Although Aubrey Falls Provincial Park is far to get to, the scenic views are stunning from either of the three directions. Aubrey Falls is an area of Pre-Cambrian bedrock with Jack Pine and Birch trees.

The park itself is very small with minimal amenities. It is considered a non-operating park. There are washrooms and a few picnic tables. The hiking trail in to the falls is 0.8 km and is an easy walk on a wide well kept trail to the bridge. Be sure to sign the park book on the trail in!

Once you get past the bridge, the trail is a little more rugged but easily passable. This trail leads to a beautiful scenic overlook of the falls to the left and a little further up to the right the Brookfield Dam built in 1971.

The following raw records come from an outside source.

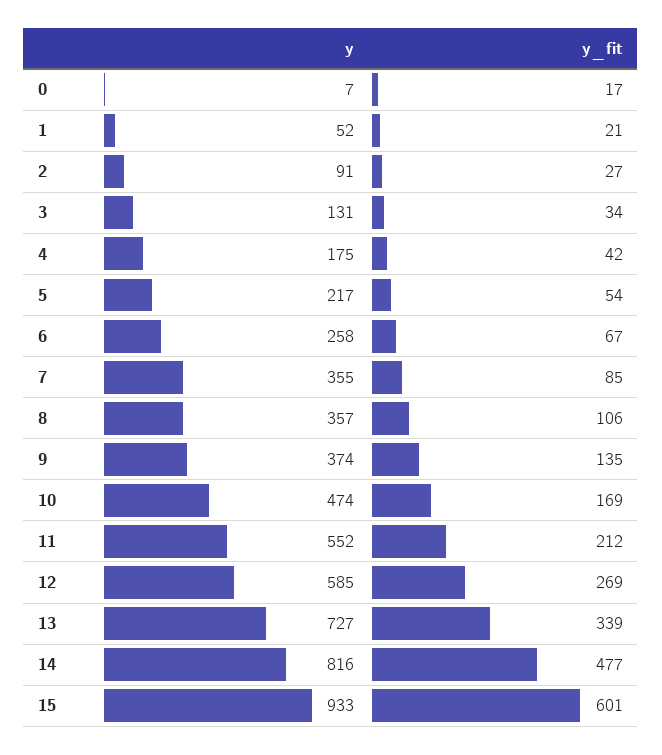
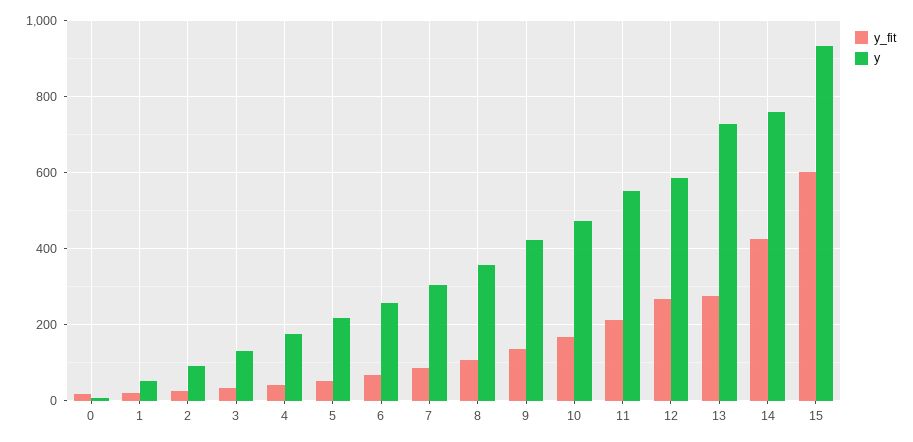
  {
    "y": {
      "0": 7,
      "1": 52,
      "2": 91,
      "3": 131,
      "4": 175,
      "5": 217,
      "6": 258,
-     "7": 355,
+     "7": 300,
      "8": 357,
-     "9": 374,
+     "9": 420,
      "10": 474,
      "11": 552,
      "12": 585,
      "13": 727,
-     "14": 816,
+     "14": 760,
      "15": 933
    },
    "y_fit": {
      "0": 17,
      "1": 21,
      "2": 27,
      "3": 34,
      "4": 42,
      "5": 54,
      "6": 67,
      "7": 85,
      "8": 106,
      "9": 135,
      "10": 169,
      "11": 212,
      "12": 269,
-     "13": 339,
+     "13": 280,
-     "14": 477,
+     "14": 420,
      "15": 601
    }
  }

Just before the walking bridge, if you like to climb the rocks, you can venture right and climb up the right side of the falls for an up close and personal view of the falls.

Tom Thomson, one of the Group of Seven Artists influencers, toured Aubrey Falls in 1912 in the Algoma Region. From Moments of Algoma — Tom Thomson paddled the Mississagi River in an epic two-month trip in the summer of 1912, six years before the later Group of Seven began their famous “box-car excursion” to Algoma.

As you travel to and from Aubrey Falls on Highway 129, many sections of the drive take you along the banks of the river and the breathtaking scenery that Thomson described as “the finest canoe trip in the world.” There is a monument erected just before the falls in memory of Tom Thomson.